Da quando è scoppiata la guerra in Ucraina, l’Unione europea ha ridotto i finanziamenti per progetti umanitari, destinando una parte sostanziale dei fondi al sostegno, anche militare, a Kiev. Gli Stati Uniti, uno degli altri principali finanziatori dei progetti umanitari in Uganda, hanno dimezzato i fondi negli ultimi due anni, come riporta Euronews.

La diminuzione dei finanziamenti, unita al flusso migratorio in continua crescita e al tasso di natalità elevato, rende la situazione sempre più difficile. Sebbene i rifugiati abbiano accesso agli stessi ospedali e scuole della popolazione locale, questo a volte porta a tensioni, in quanto la competizione per risorse limitate diventa più accesa.

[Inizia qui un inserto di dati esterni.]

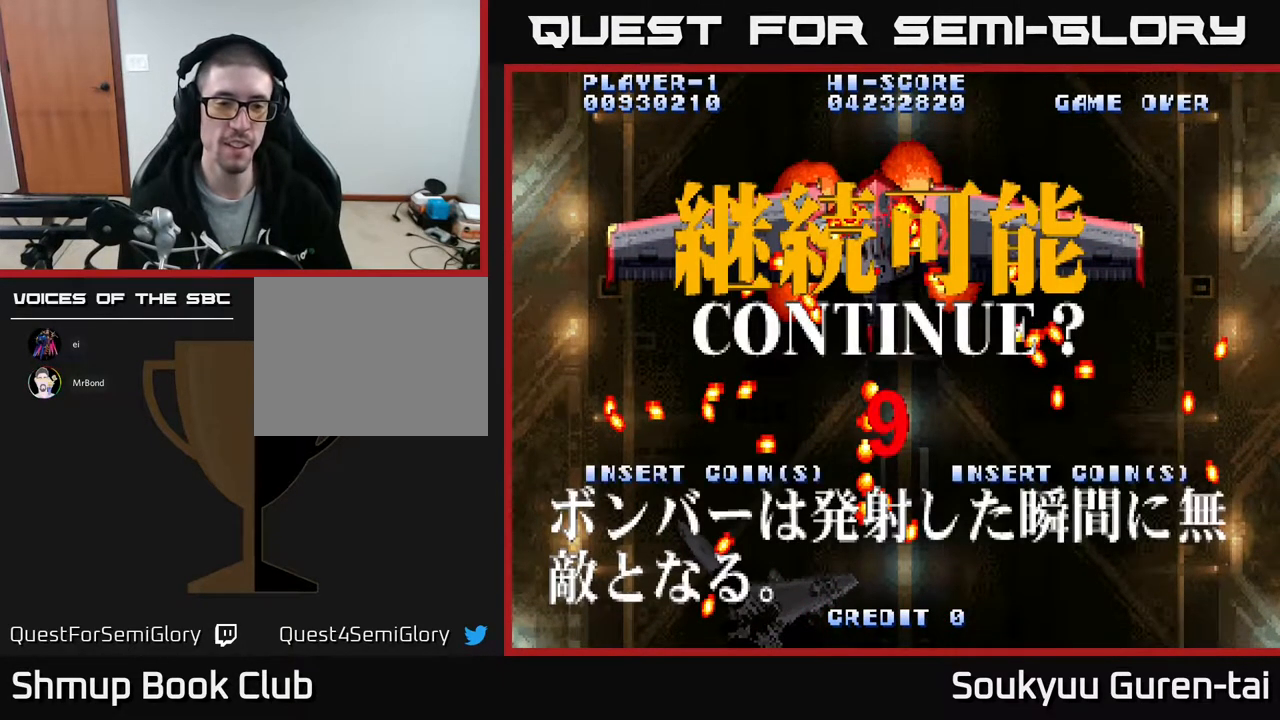
{"buttons": ["X"], "events": [[17, "X", "up"], [83, "X", "down"], [117, "A", "up"], [217, "A", "down"], [267, "X", "up"], [300, "X", "down"], [333, "A", "up"], [383, "A", "down"], [433, "X", "up"], [483, "X", "down"], [500, "A", "up"]]}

«È urgentemente necessario un sostegno internazionale per aiutare l’impegno dell’Uganda nei confronti dei rifugiati», ha dichiarato Filippo Grandi, Alto Commissario delle Nazioni unite per i rifugiati, al termine della sua visita in Uganda la scorsa settimana. Ma la riduzione dei finanziamenti umanitari non colpisce solo l’Uganda. A metà settembre il World Food Programme (Wfp) ha affermato che il deficit di finanziamento di oltre il 60 per cento di quest’anno è stato il più alto nei 60 anni di storia del Wfp, una condizione che ha portato a tagliare le razioni di cibo in quasi la metà dei progetti attivi.

Con più di 730 milioni di persone che vivono in una condizione di fame nel 2023 «Se non riceviamo il supporto di cui abbiamo bisogno per evitare un’ulteriore catastrofe, il mondo vedrà senza dubbio più conflitti, più disordini e più fame», ha affermato Cindy McCain, direttrice esecutiva del Wfp.